Lawyers are probably only meeting ASIC legal requirements, but then ASIC doesn’t understand financial advice either.
Unfortunately the FPA has been kow-towing to ASIC for at least the last two and a half decades, so is not providing any leadership at all.
The ship has been sinking for a long time. Review by a lawyer will probably only hasten the process.
Hallelujah !!! I am speechless – finally someone with sense . This is the most truthful non conflicted information I have ever read on here and I suspect it will be shot down in flames – Former head of FPA saw this as well and the inefficiencies with AFSLs and he was quickly silenced. Until we are self licensed in a similar system to what accountants and Lawyers are subject, we will never be true professionals .. If we all have university level degrees we have established a basic level of academic competence – like Lawyers and proper accountants CPAs etc – there is no reason this should not happen — its evolution
you forgot about the watering down on education requirements.
SOA’s are ridiculous.End of story.
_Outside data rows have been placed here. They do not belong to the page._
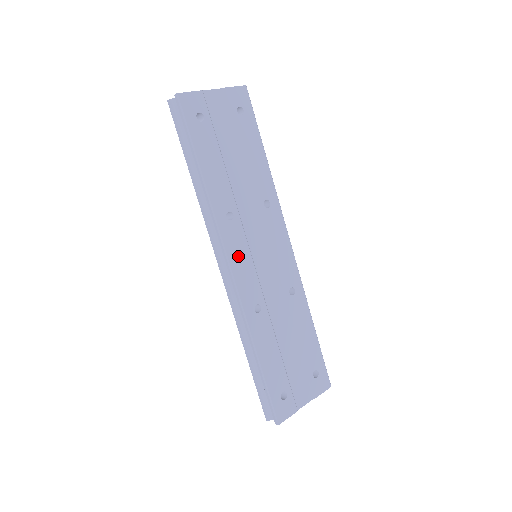
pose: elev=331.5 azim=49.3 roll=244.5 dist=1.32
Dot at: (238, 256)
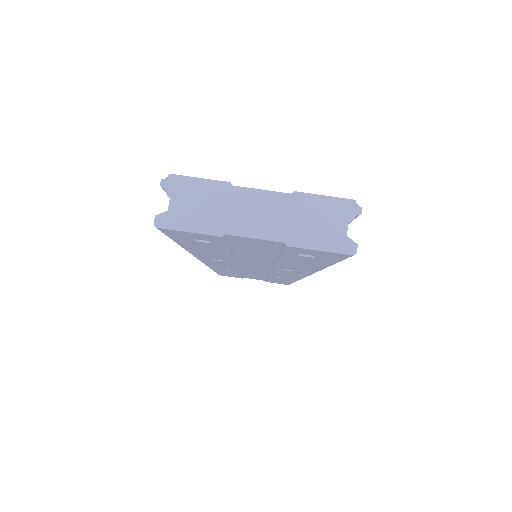
Dot at: (217, 264)
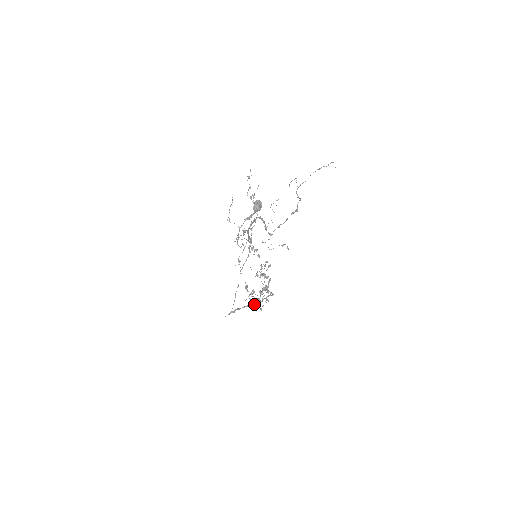
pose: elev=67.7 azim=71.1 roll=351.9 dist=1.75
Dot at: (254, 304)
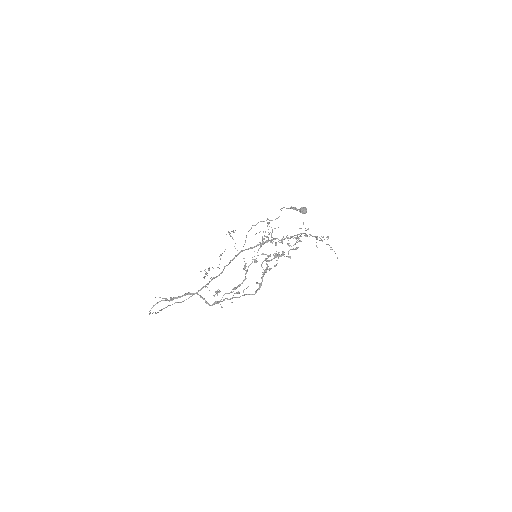
Dot at: occluded
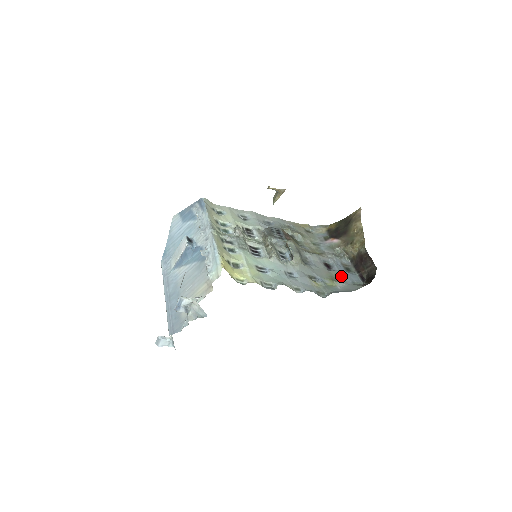
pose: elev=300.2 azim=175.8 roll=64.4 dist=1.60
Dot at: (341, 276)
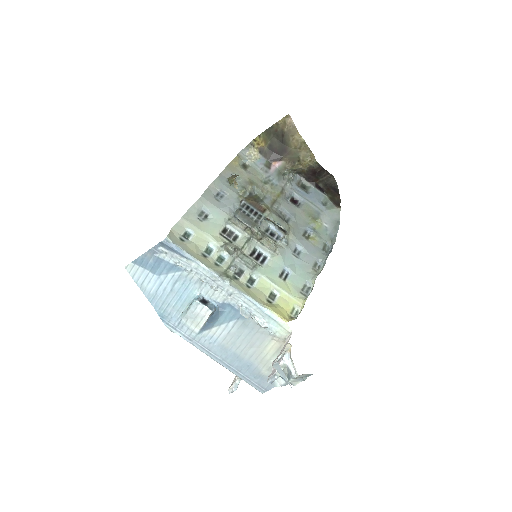
Dot at: (313, 206)
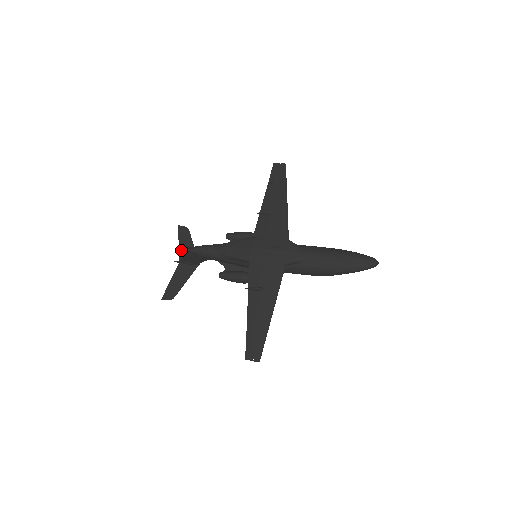
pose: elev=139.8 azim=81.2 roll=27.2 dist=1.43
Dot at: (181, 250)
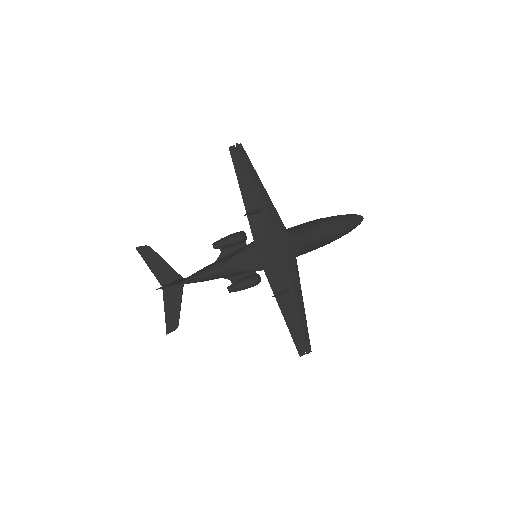
Dot at: (156, 274)
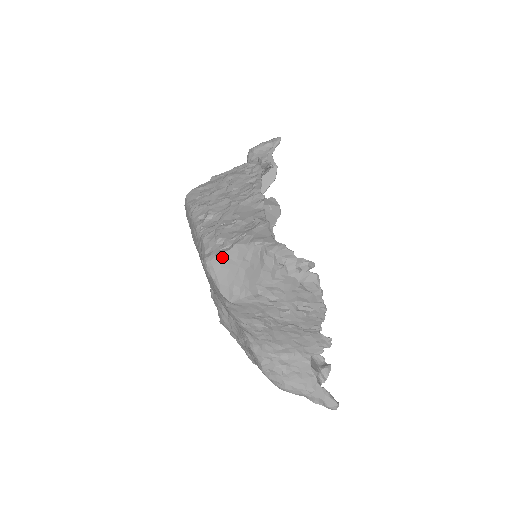
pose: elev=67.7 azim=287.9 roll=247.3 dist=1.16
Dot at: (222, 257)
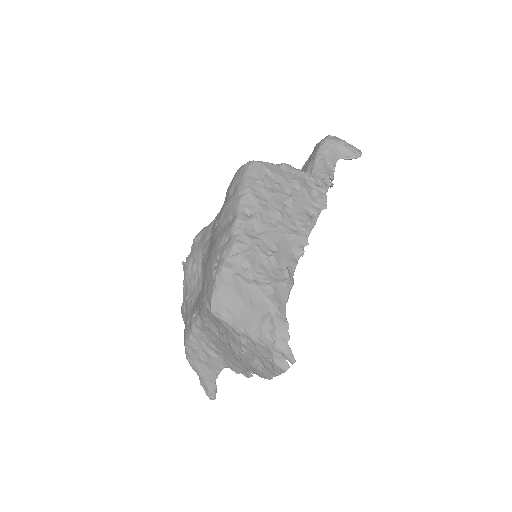
Dot at: (237, 281)
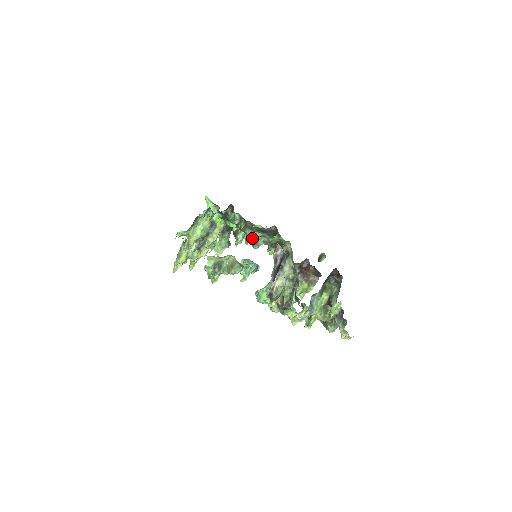
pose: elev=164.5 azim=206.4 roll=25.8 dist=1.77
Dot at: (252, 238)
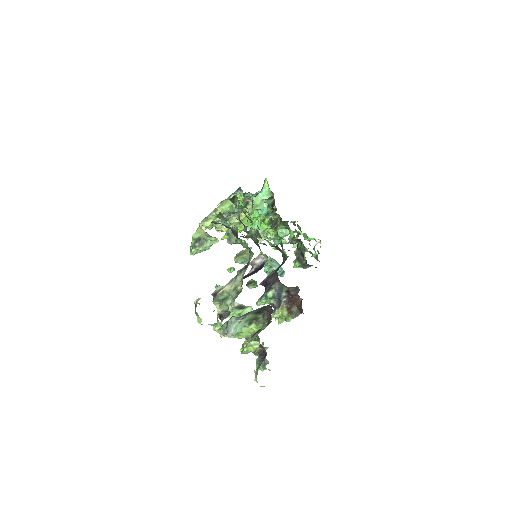
Dot at: occluded
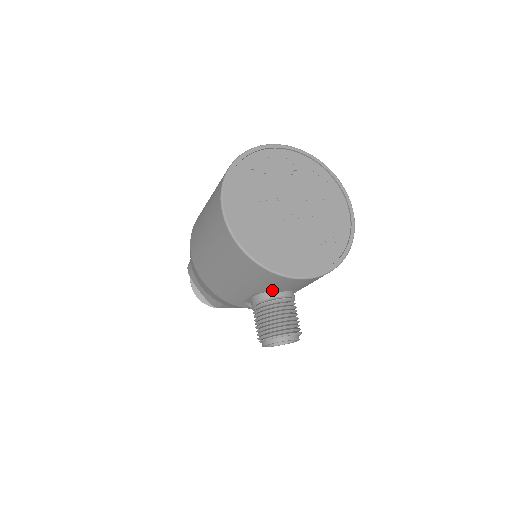
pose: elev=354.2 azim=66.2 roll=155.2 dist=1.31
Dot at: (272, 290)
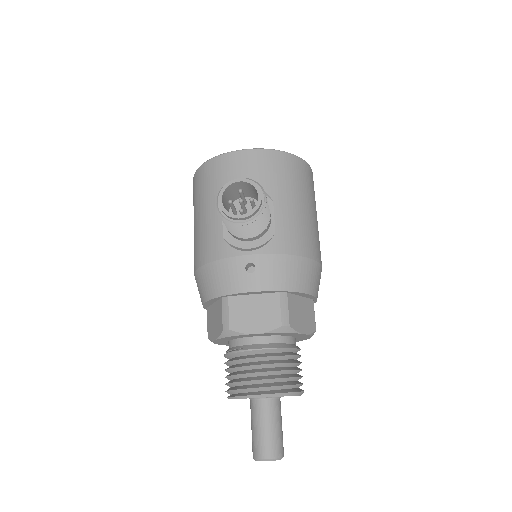
Dot at: occluded
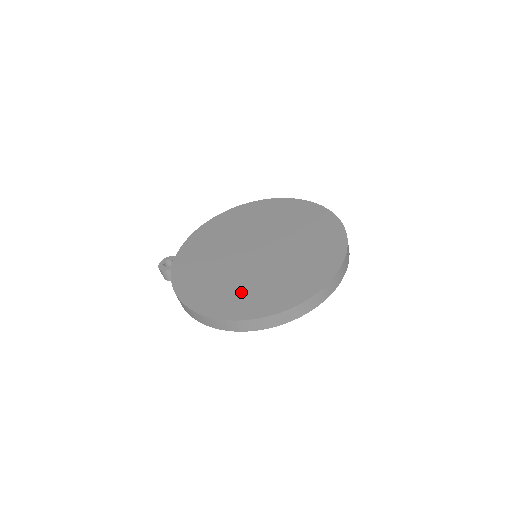
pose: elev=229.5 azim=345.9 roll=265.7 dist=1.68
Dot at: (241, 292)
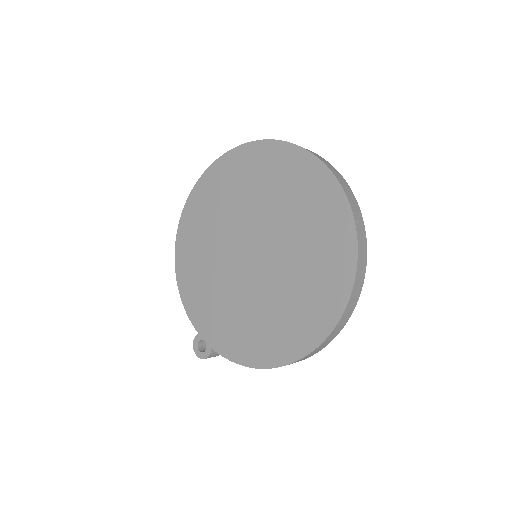
Dot at: (295, 307)
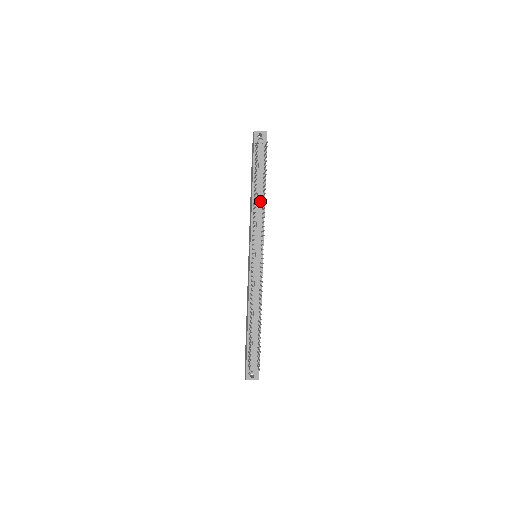
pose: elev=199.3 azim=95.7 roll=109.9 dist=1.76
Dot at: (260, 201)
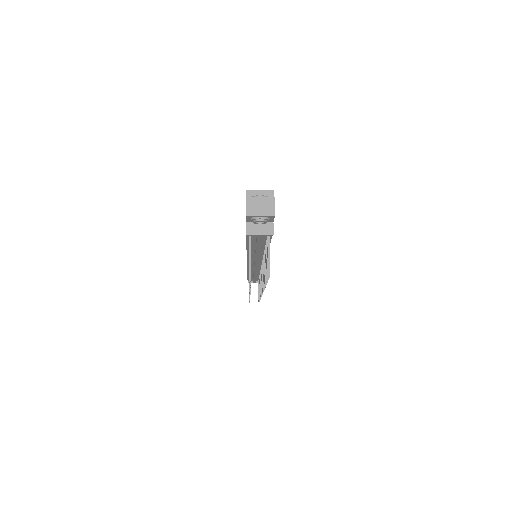
Dot at: (260, 252)
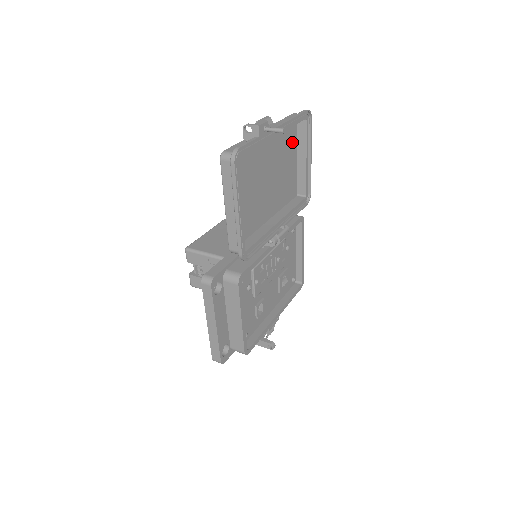
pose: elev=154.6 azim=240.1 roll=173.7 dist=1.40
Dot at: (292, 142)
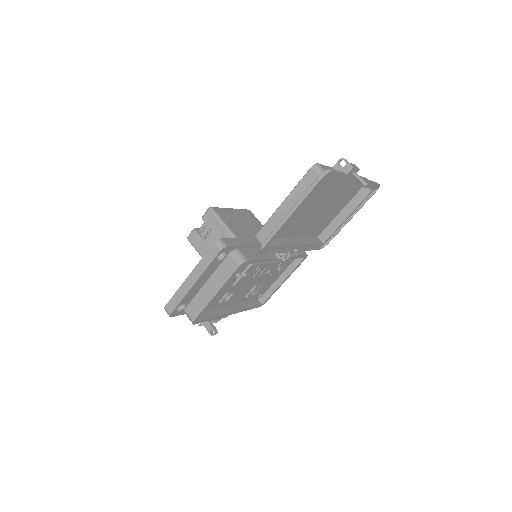
Dot at: (349, 197)
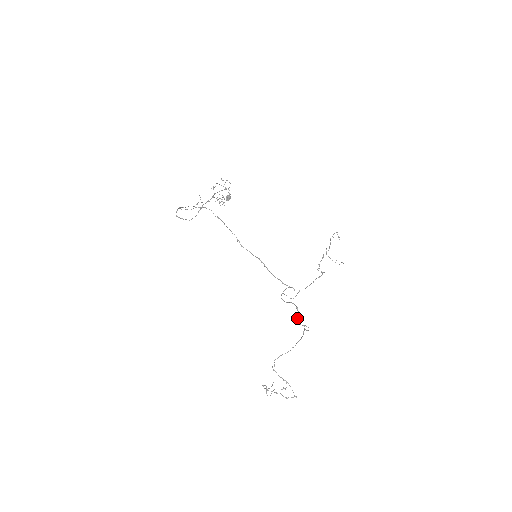
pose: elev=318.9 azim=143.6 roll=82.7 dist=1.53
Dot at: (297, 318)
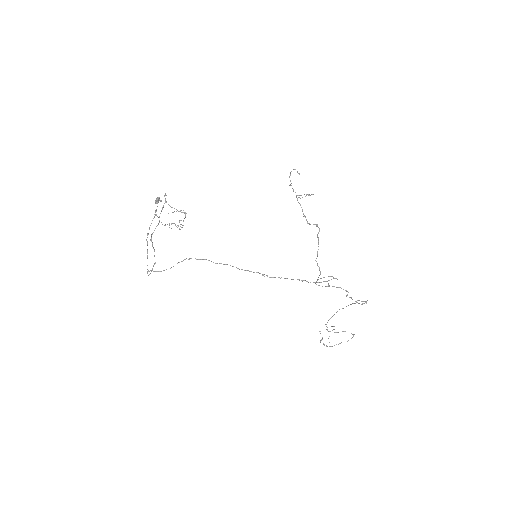
Dot at: (351, 298)
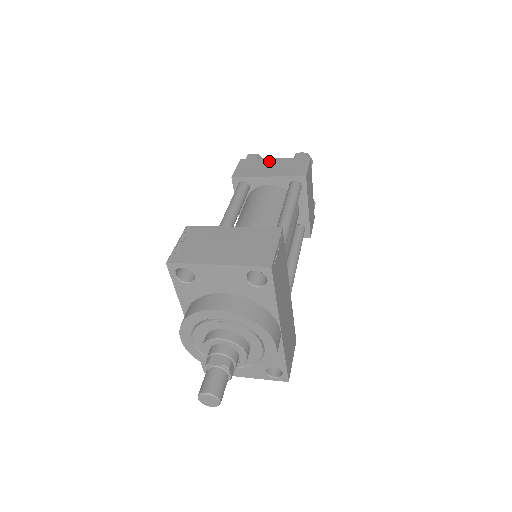
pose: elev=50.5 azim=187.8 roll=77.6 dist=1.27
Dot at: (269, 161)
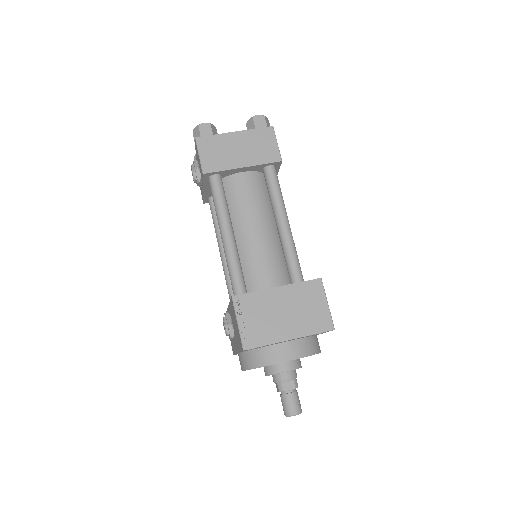
Dot at: (231, 138)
Takes 2 hours just to check one after paying hundreds of dollars to get someone to produce one. Then no one other then lawyers fighting complaints or ASIC read them anyway. And people scratch their head why advice costs so much.
My most recent SoA for plain vanilla risk advice was 88 pages long. In a word – ridiculous. Much of the content was a duplication and triplication of what was in the PDS. I don’t make the rules, I just follow them.
The first words I normally say to a client when handing the document over is sorry.
Many clients feel you are attempting to hood wink them with such a lengthy document for such simple advice.
I’d suggest your SOA is in breach of the Corps Act – Clear & Concise. You need to consider a new licensee. As a pure risky ours are 20-25pgs & I consider that to be too long & they are never read by clients.